Bata Schmidt says that her father, who died in 2008 at age 93, was "immensely impressed and proud of the museum and would continue to be so." Pignal, who chairs the The Thomas Bata Foundation and splits her time between London and Lourmarin, France, adds, "My mother was the pride of my father in all her achievements, including the museum."

Sonja and Thomas at his 90th birthday in Èze, France.

Sonja and Thomas at his 90th birthday in Èze, France.

Bata now resides steps from the museum in a modern penthouse apartment. I was fortunate to visit her space with our mutual friend Mary Symons. (A Bata Shoe Museum board member, Symons was encouraged by Bata to get involved with the institution after the death of Symons' husband. She calls Bata "one of the most important influences in my life.") In the flat, modern furniture by Charles and Ray Eames, Gio Ponti and Eero Saarinen are beautifully arranged, and works by Marc Chagall and Jean-Paul Riopelle fill the walls. "Whether it is my mother's clothes or her furnishings, she will choose things that are ageless, beautifully proportioned and beautifully made," says Pignal.
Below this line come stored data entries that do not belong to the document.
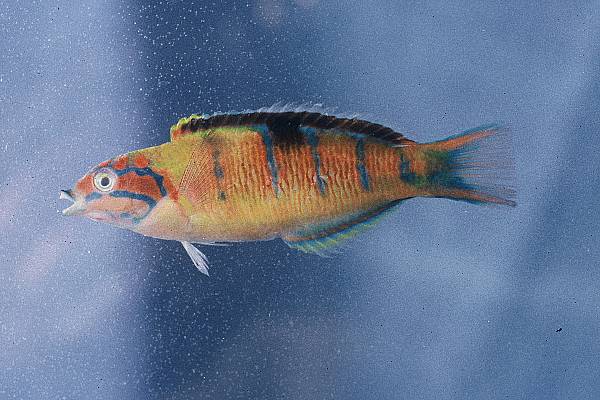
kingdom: Animalia
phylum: Chordata
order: Perciformes
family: Labridae
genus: Thalassoma
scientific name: Thalassoma pavo
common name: Ornate wrasse
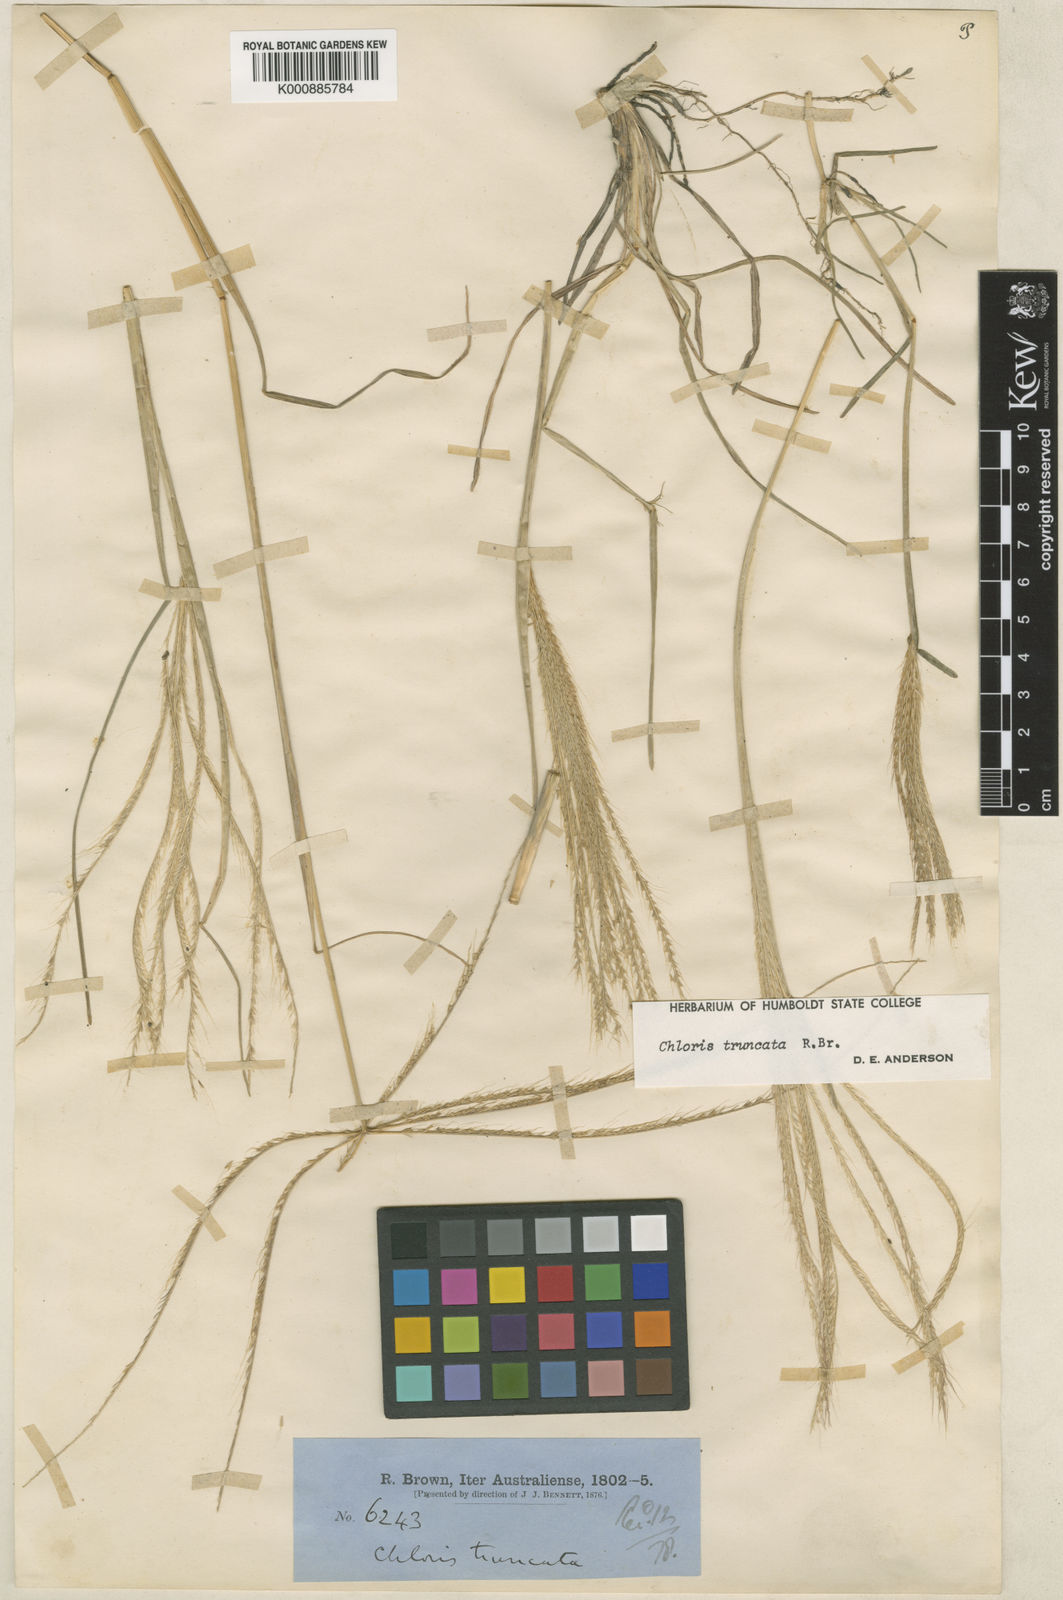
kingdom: Plantae
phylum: Tracheophyta
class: Liliopsida
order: Poales
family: Poaceae
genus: Chloris
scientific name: Chloris truncata
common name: Windmill-grass
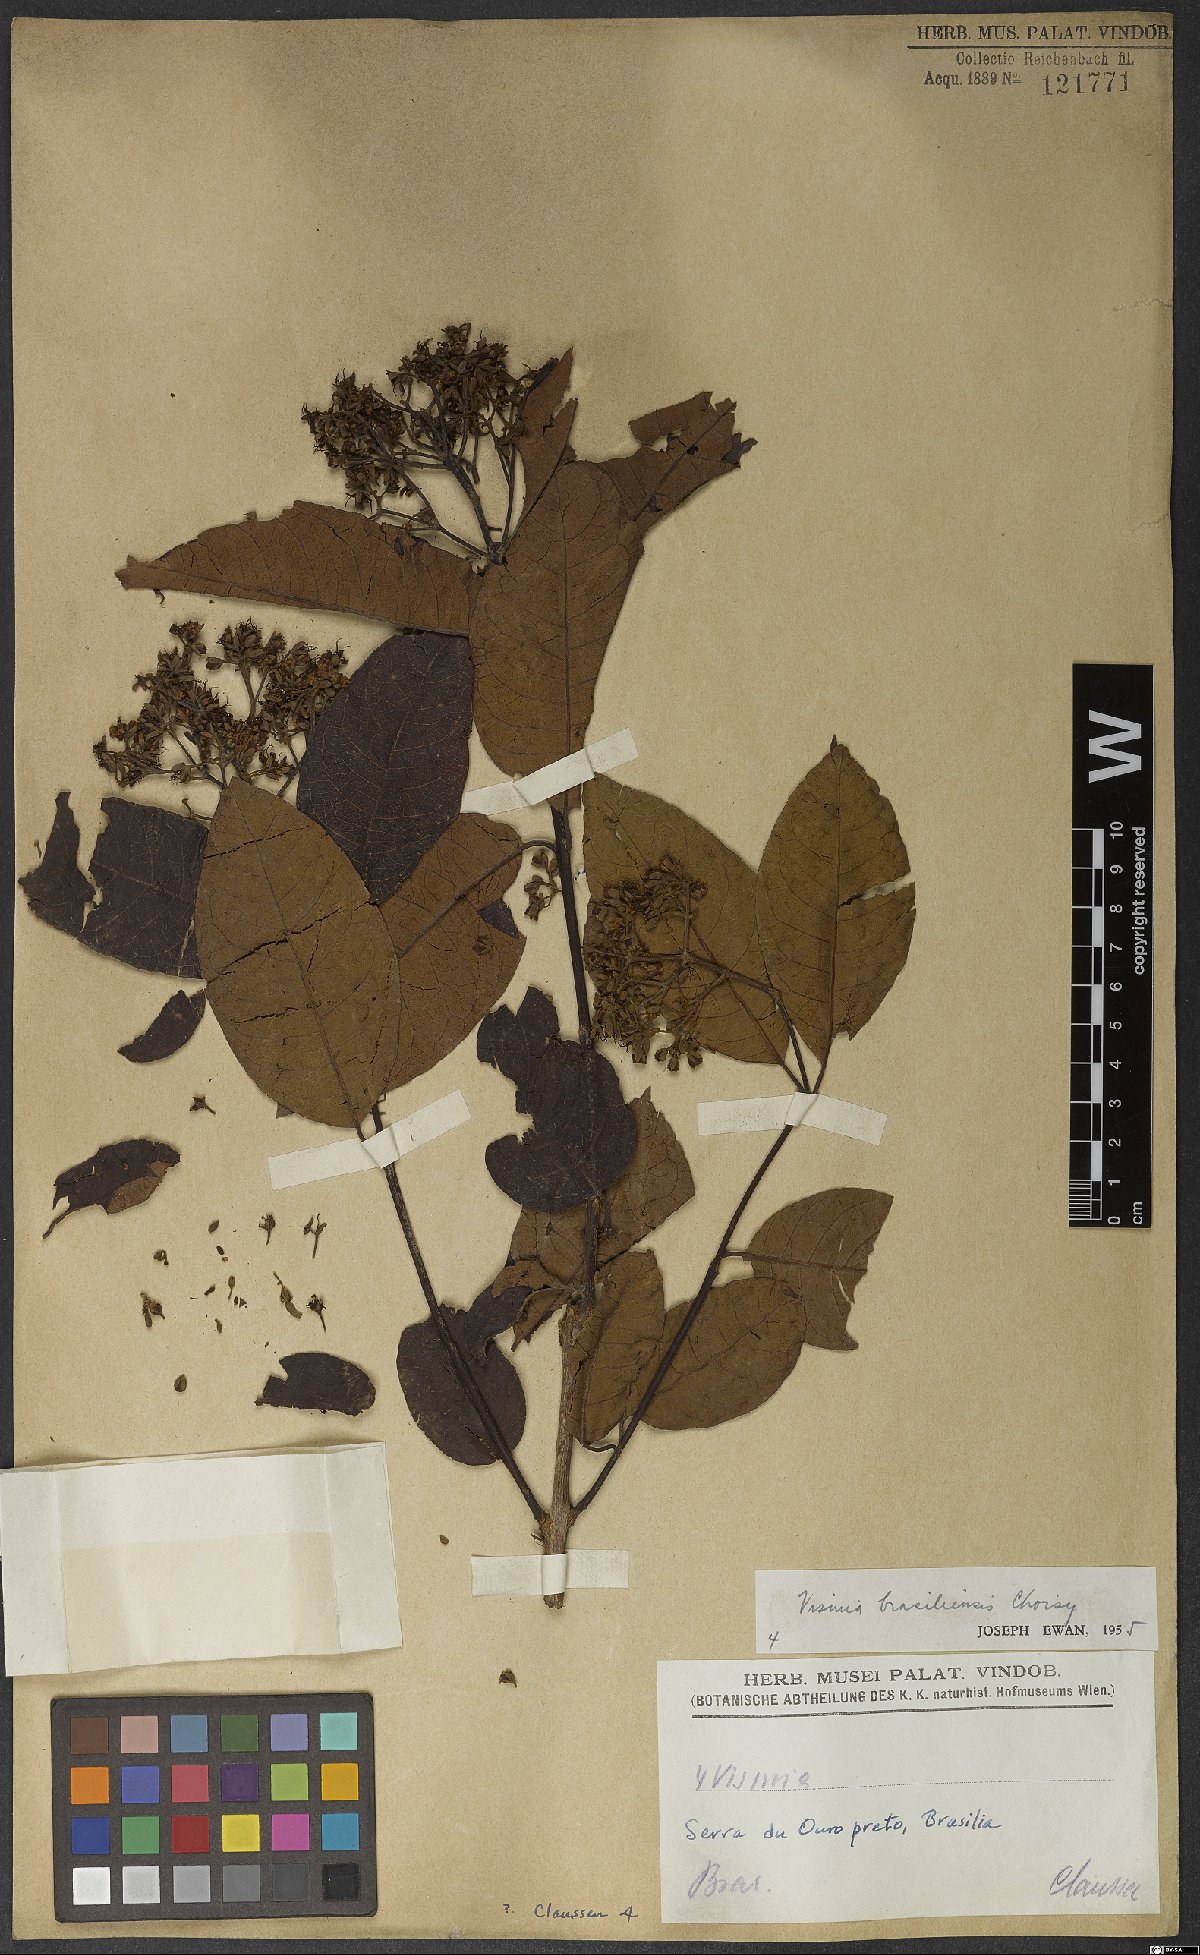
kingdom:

Bata's next of kin are spread around the world – her sense of travel and adventure, it seems, has passed on to subsequent generations. Her son Tom, who worked in the family business, is now retired and spends time in Switzerland and the south of France, while her daughter Rosemarie lives between Toronto and Orvieto, Italy. Grandson Charles Pignal lives in Singapore and is in the family business managing the company's heritage as group heritage director at Bata Group, while his brother Stanley lives in Mumbai and works as an editor at The Economist.

Christine's daughter Alexandra Weston works as director of brand and creative strategy at Holt Renfrew, a few blocks east of the museum (her marriage to Galen Weston Jr. marked a union of two influential Canadian families). Weston oversees H Project, a selection of fashion and home items that support culture, craft and artisans around the world. "My grandmother once said if you want to support a project and make a difference, don't just donate money, get involved," she says.

While she's no longer as active on Toronto's social scene as she used to be, Bata still visits her beloved museum once or twice a week depending on how she's feeling. There, she works with curators, the museum's board and a team of researchers whose work she underwrites in an effort to continue to preserve craft and culture. Bata's sense of style, purpose and determination is steadfast, her smile still broadens when she speaks about shoes. She continues to have the sort of fervent curiosity one can only hope to possess going into their 10th decade.